В чем же эта разница?
Разве люди, стоящие здесь вокруг или удобно расположившиеся в креслах, лучше нас? Нет. Они не думали о других, заботились только о себе. Они не предостерегали от опасностей гитлеровского режима, приход Гитлера к власти был им выгоден. Они не организовывали митингов протеста, общих собраний, не произносили речей против гитлеровского фашизма. Они не испытывают страха. Стоит им поднять голову, и стрелой к ним подлетит бой, подбежит угодливый кельнер. Если подниму голову я, ко мне в лучшем случае подойдёт чиновник уголовной ПОЛИЦИИ и потребует предъявить паспорт. Ибо мое лицо не для этой обстановки, оно худое и удрученное, здесь оно только помеха, оно обвиняет.
Нет, к этой обстановке я не подхожу. В холл с шумом входит группа высших офицеров-штурмовиков, толстых, с красными от выпитого вина лицами, они громко разговаривают и ведут себя бесцеремонно, но они никому не мешают. Их несдержанный, громкий смех явно дисгармонирует с царящей здесь приглушенной атмосферой, но они — не мешают.
Только наш брат мешает.
Внезапно меня охватывает страшная ярость. Не потому, что эти люди имеют деньги, а мы — нет, к этому мы равнодушны. Но потому, что они лишают нас самой возможности жить. Разве они располагают большим, нежели мы, правом на жизнь только потому, что меньше нас задумываются о том, что такое право на жизнь и справедливость? Ну нет, это мы еще посмотрим! Черт меня побери, если не доведу до конца эту борьбу за твою и тем самым за мою жизнь. Долой отчаяние, в моей душе ему нет больше места! Я уже не прячусь робко за фикусы, а спокойно иду сквозь строй ухмыляющихся верных слуг фюрера и выхожу на улицу. Мне уже не холодно, и я ничего не страшусь. Я твердо решила вызволить тебя из концлагеря, чего бы это ни стоило. Через несколько дней я снова иду на Принц-Альбрехтштрассе.

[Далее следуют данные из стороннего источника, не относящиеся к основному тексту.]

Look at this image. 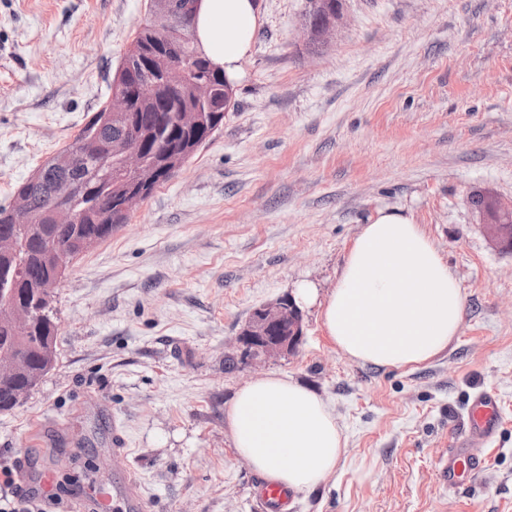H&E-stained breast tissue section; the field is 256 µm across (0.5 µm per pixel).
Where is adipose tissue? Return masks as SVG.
<instances>
[{
	"mask_svg": "<svg viewBox=\"0 0 512 512\" xmlns=\"http://www.w3.org/2000/svg\"><path fill=\"white\" fill-rule=\"evenodd\" d=\"M257 25L255 0H201L193 27L234 82ZM464 312L460 285L423 227L400 210L381 209L353 239L321 318L330 342L350 361L401 368L444 352ZM226 419L239 456L293 492L323 482L342 454L331 407L283 374L265 373L239 387Z\"/></svg>",
	"mask_w": 512,
	"mask_h": 512,
	"instance_id": "1",
	"label": "adipose tissue"
}]
</instances>
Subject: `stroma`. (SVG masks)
<instances>
[{
  "label": "stroma",
  "instance_id": "obj_1",
  "mask_svg": "<svg viewBox=\"0 0 512 512\" xmlns=\"http://www.w3.org/2000/svg\"><path fill=\"white\" fill-rule=\"evenodd\" d=\"M258 2L223 127L56 288L57 362L0 414V467L26 462L23 493L95 512L117 427L146 512H260L225 415L255 375L236 338L306 281L304 341L265 369L321 396L345 446L291 512H512V251L470 202H512V0H344L319 47L307 0ZM147 5L0 0V204L106 101ZM383 208L422 224L465 298L458 335L415 367L353 363L322 325ZM482 389L500 432L474 481L443 488L436 461Z\"/></svg>",
  "mask_w": 512,
  "mask_h": 512
}]
</instances>
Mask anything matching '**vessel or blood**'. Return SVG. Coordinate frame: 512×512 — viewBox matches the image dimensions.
Segmentation results:
<instances>
[{"mask_svg": "<svg viewBox=\"0 0 512 512\" xmlns=\"http://www.w3.org/2000/svg\"><path fill=\"white\" fill-rule=\"evenodd\" d=\"M501 427L499 405L493 392L481 390L473 394L467 406L466 424L461 439L445 448L437 462L440 485L457 488L467 484L485 462V445L491 444ZM258 498L264 512H286L287 490L275 483H262ZM98 512H144L140 486L130 470H123L120 481L111 491L96 494Z\"/></svg>", "mask_w": 512, "mask_h": 512, "instance_id": "vessel-or-blood-1", "label": "vessel or blood"}]
</instances>
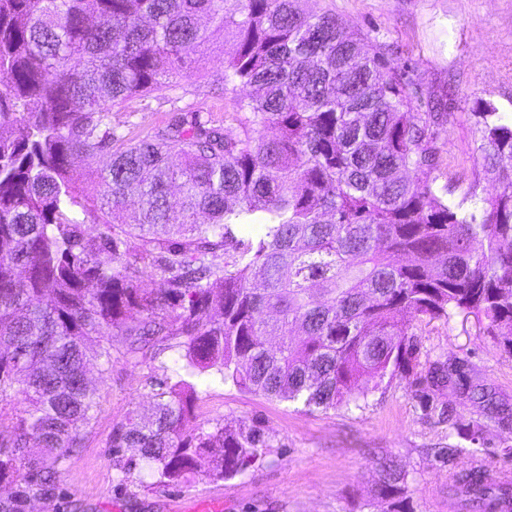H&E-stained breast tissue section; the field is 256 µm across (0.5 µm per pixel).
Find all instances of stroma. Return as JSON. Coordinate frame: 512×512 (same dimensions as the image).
Returning <instances> with one entry per match:
<instances>
[{
  "label": "stroma",
  "instance_id": "35a3bbf8",
  "mask_svg": "<svg viewBox=\"0 0 512 512\" xmlns=\"http://www.w3.org/2000/svg\"><path fill=\"white\" fill-rule=\"evenodd\" d=\"M346 31L381 47L419 111L437 103L450 112L448 134L438 142L437 187L450 200L468 189L485 197L480 179L476 112L491 101L512 123V0H319ZM172 105L155 94L115 113L127 136L162 124ZM181 354L127 360L124 342L112 349V368L94 375L97 407L81 431V446L58 478L59 493L40 501L43 512H384L377 497L378 461L392 460L406 474L413 512H457L448 488L462 468L480 465L492 475H512V427L496 412L512 414V355L505 353L475 317L423 323L405 373L369 390L359 405L327 411L299 402L239 391L221 380L196 378L194 411L201 421L260 426L271 445L262 463L228 481L199 472L187 486L119 483L126 453L112 450V429L131 411L150 412L154 384ZM464 362L493 407L471 400L456 384L429 388L430 364ZM479 421L477 440L458 435L459 423Z\"/></svg>",
  "mask_w": 512,
  "mask_h": 512
}]
</instances>
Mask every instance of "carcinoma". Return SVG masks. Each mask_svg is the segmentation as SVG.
<instances>
[{
  "label": "carcinoma",
  "mask_w": 512,
  "mask_h": 512,
  "mask_svg": "<svg viewBox=\"0 0 512 512\" xmlns=\"http://www.w3.org/2000/svg\"><path fill=\"white\" fill-rule=\"evenodd\" d=\"M228 41L219 70L190 57ZM193 76L236 129L179 110L119 132L113 112ZM476 116L495 192L466 208L475 193L435 189L448 113L414 111L378 48L308 0H0V512L55 497L95 407L87 364L109 371L119 336L133 358L184 338L185 375L112 430L131 451L124 479L145 469L163 486L202 468L233 479L269 448L258 427L196 422L189 377L347 406L405 371L417 324L455 314L486 320L511 355L512 124L490 101ZM104 155L89 191L75 160ZM142 264L163 288L141 287ZM428 375L485 398L459 361ZM379 472L388 512H407L405 474ZM453 493L512 512V483L482 467Z\"/></svg>",
  "instance_id": "obj_1"
}]
</instances>
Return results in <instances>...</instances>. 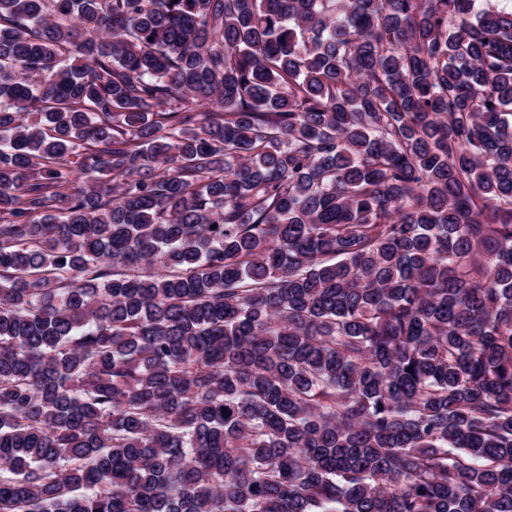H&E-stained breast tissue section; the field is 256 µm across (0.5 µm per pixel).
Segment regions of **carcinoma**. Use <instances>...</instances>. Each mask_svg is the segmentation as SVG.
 Here are the masks:
<instances>
[{
    "mask_svg": "<svg viewBox=\"0 0 512 512\" xmlns=\"http://www.w3.org/2000/svg\"><path fill=\"white\" fill-rule=\"evenodd\" d=\"M0 512H512V7L0 0Z\"/></svg>",
    "mask_w": 512,
    "mask_h": 512,
    "instance_id": "obj_1",
    "label": "carcinoma"
}]
</instances>
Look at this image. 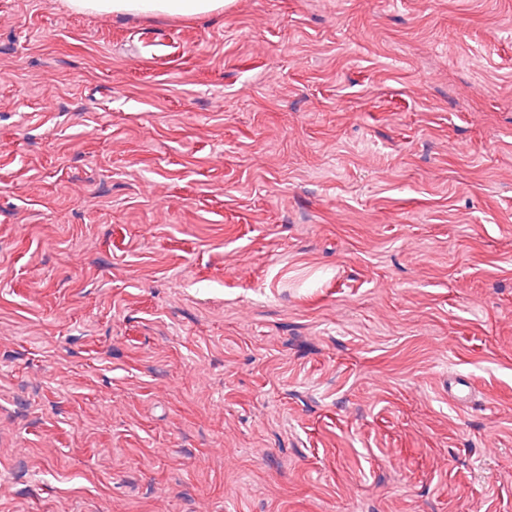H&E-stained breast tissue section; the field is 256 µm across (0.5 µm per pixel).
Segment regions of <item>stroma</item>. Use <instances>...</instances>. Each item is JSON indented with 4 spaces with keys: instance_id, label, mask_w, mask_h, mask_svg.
Here are the masks:
<instances>
[{
    "instance_id": "obj_1",
    "label": "stroma",
    "mask_w": 512,
    "mask_h": 512,
    "mask_svg": "<svg viewBox=\"0 0 512 512\" xmlns=\"http://www.w3.org/2000/svg\"><path fill=\"white\" fill-rule=\"evenodd\" d=\"M0 512H512V0H0ZM72 10L112 14L203 16L224 8L223 0H68Z\"/></svg>"
}]
</instances>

Первое важное событие — привожу в Берлин Кетле. Теперь у меня есть для нее кровать и теплое помещение, и, если ты приедешь, все должно быть, как прежде. Кетле охотно посещает здешнюю школу. Быстро находит себе подружку и скоро ориентируется в городе лучше меня.
Второе событие — весточка от тебя. Сообщаешь, тебя неожиданно перевели в тюрьму гестапо в Берлине. Итак, дело сдвинулось с мертвой точки. Дрожу от мысли, как бы ты из-за твоей нелюбви к компромиссам, из-за одного-единственного неосторожного слова не погубил все дело»
Третье — это война.
Мы ее предсказывали. Мы видели ее приближение. Тем не менее она поражает, как удар молнии. Теперь все, думаю. Кто будет сейчас беспокоиться о каком-то узнике концлагеря? Начинается борьба за освобождение великой Германии. Немецкая молодежь марширует. Вот он, желанный час. Германия, зиг — хайль!
Не имеет никакого значения, несется из репродукторов истерический лай германского «бога» войны, — не имеет никакого значения останемся ли жить мы. Необходимо, чтобы жила великая Германия!
Кто вздумает теперь тревожиться о судьбе жалкого узника концлагеря?!
Свыше шести лет, продолжает лаять хриплый голос, я работал над созданием германского вермахта. За это время на строительстве вермахта израсходовано более 90 миллиардов марок.